_ABOUT THIS EXERCISE_: Some of the lines below need repeating. Reproduce exactly those between the lines holding "Опыт 3-6 лет" and "Зеленоград, улица Андреевка, 31", inclusive.

START LISTED ENTRIES

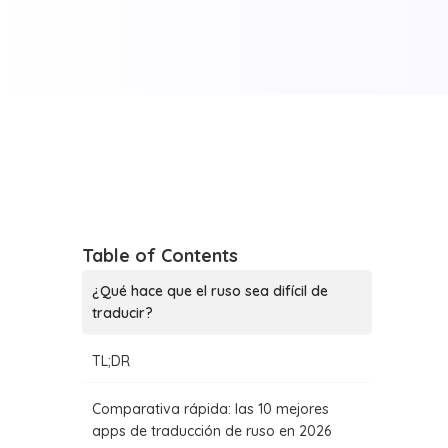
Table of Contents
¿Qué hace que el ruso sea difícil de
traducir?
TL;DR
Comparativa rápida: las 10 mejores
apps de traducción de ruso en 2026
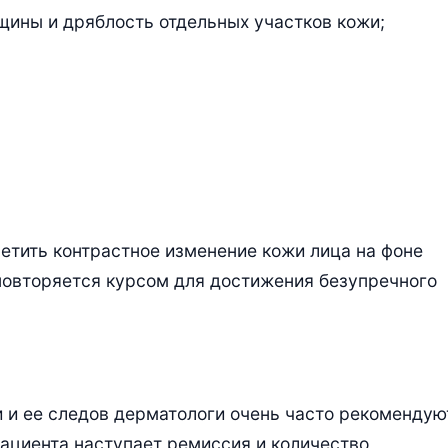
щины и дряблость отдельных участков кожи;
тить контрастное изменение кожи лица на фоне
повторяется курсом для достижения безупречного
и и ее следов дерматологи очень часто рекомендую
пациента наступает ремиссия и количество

END LISTED ENTRIES
START LISTED ENTRIES

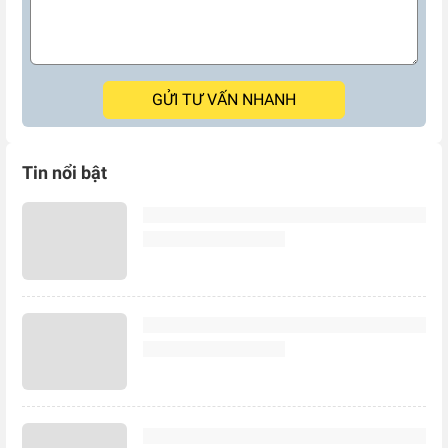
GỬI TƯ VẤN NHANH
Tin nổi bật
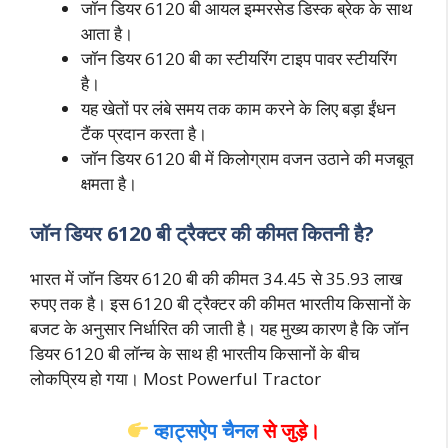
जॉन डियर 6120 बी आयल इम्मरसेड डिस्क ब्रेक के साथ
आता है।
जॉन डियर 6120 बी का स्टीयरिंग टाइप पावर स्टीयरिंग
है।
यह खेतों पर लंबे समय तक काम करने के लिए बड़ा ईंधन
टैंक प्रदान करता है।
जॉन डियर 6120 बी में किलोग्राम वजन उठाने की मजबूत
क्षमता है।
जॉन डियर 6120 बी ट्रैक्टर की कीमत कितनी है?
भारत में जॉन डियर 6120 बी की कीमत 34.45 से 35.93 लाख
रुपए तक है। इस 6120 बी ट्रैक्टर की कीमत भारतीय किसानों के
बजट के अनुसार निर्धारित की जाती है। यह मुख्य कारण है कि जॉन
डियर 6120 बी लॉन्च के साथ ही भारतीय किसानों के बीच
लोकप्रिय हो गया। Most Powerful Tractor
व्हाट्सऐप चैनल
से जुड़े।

END LISTED ENTRIES
START LISTED ENTRIES

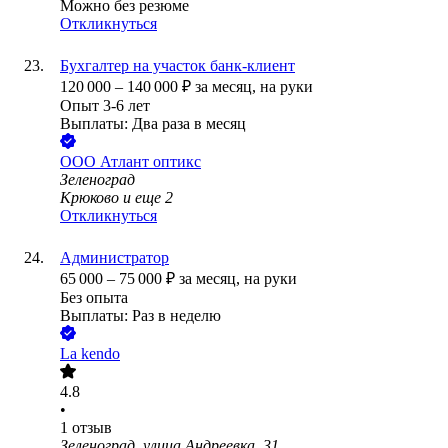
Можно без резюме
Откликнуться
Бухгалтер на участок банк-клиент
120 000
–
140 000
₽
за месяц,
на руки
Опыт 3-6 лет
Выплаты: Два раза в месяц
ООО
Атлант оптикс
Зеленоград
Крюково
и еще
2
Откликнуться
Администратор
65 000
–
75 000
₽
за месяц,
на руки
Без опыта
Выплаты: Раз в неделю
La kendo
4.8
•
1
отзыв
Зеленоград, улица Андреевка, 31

END LISTED ENTRIES

_SOLUTION TO THE PROBLEM_:
Опыт 3-6 лет
Выплаты: Два раза в месяц
ООО
Атлант оптикс
Зеленоград
Крюково
и еще
2
Откликнуться
Администратор
65 000
–
75 000
₽
за месяц,
на руки
Без опыта
Выплаты: Раз в неделю
La kendo
4.8
•
1
отзыв
Зеленоград, улица Андреевка, 31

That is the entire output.